New
#1
brand of SSD matters
If you can afford it, an SSD is so incredibly awesome for Windows 7. The machine boots in 30 seconds; applications are turbocharged. It actually makes bloated Microsoft software enjoyable.
One thing is that I learned the hard way that the Micron SSDs (the RealSSD C300 256GB) do not play well with Windows 7. The Micron SSDs would freeze and cause Windows to crash, usually at inconvenient moments. This was not just one bad drive instance; to avoid the full system install with all of my apps and data, I tried doing system restore to move from one Micron drive to an identical drive. I did this three times.
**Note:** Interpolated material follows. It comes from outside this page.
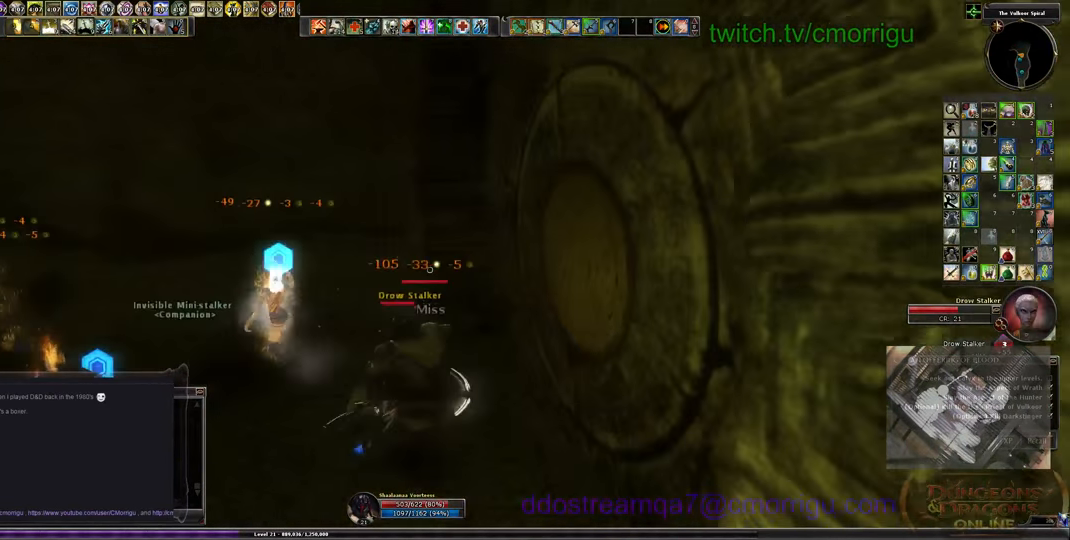
{"keys": [], "events": [[133, "a", "up"], [167, "1", "down"], [400, "1", "up"]]}
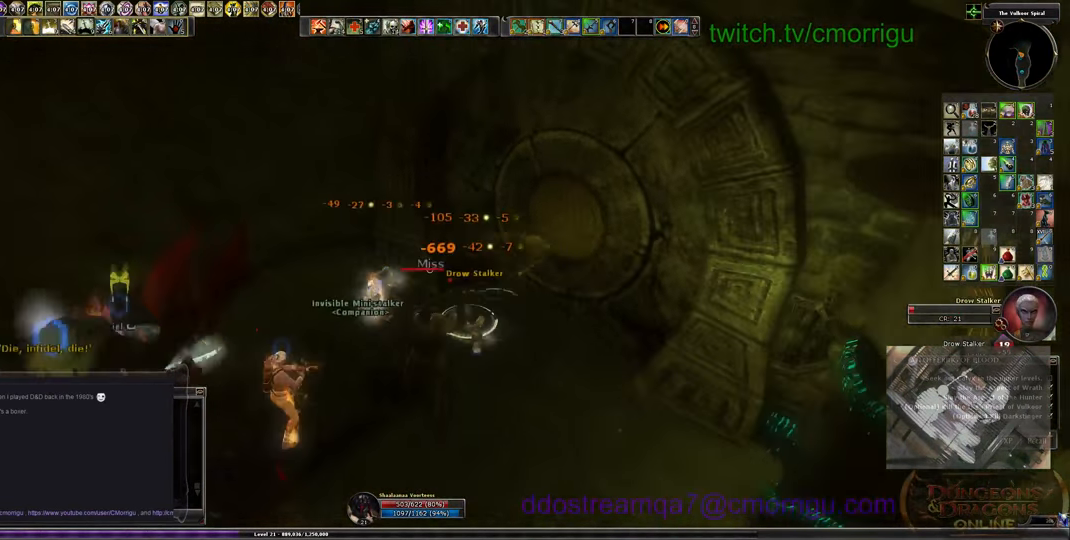
{"keys": [], "events": [[133, "d", "down"], [300, "2", "down"], [300, "d", "up"], [466, "2", "up"]]}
My guess is that it is something to do with the firmware; I checked - I had the latest firmware. Those three devices are going back to the reseller as defective.
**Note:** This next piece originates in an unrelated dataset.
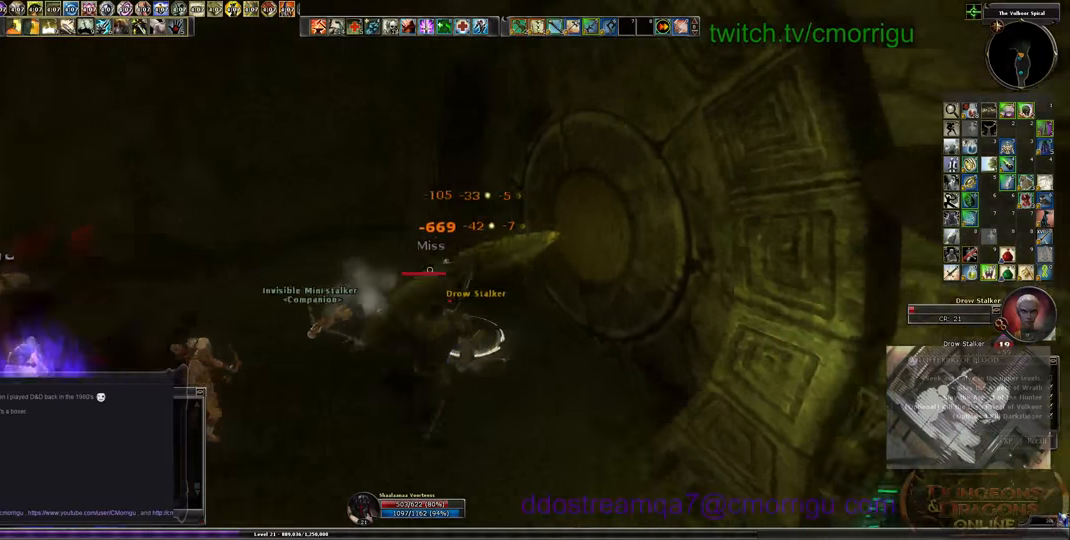
{"keys": ["a", "w"], "events": [[133, "a", "down"], [300, "w", "down"]]}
Still not wanting to give up SSDs, I tried an Intel 300 GB drive and it works great. No crashes. Well, almost no crashes. I've found that if I set (in the Lenovo Thinkvantage Power manager) my CPU speed to highest, and then run an IO intensive job (a big unison for example across a big directory), Windows 7 crashes, slowly and painfully, as jobs die. My theory on this is that the SSD is so fast, that the CPU becomes the bottleneck, and is busy 100%, and slowly gets hot. Or maybe it is my DRAM getting hot. Whatever it is, the solution is to set the power settings to Adaptive. That stops the crash.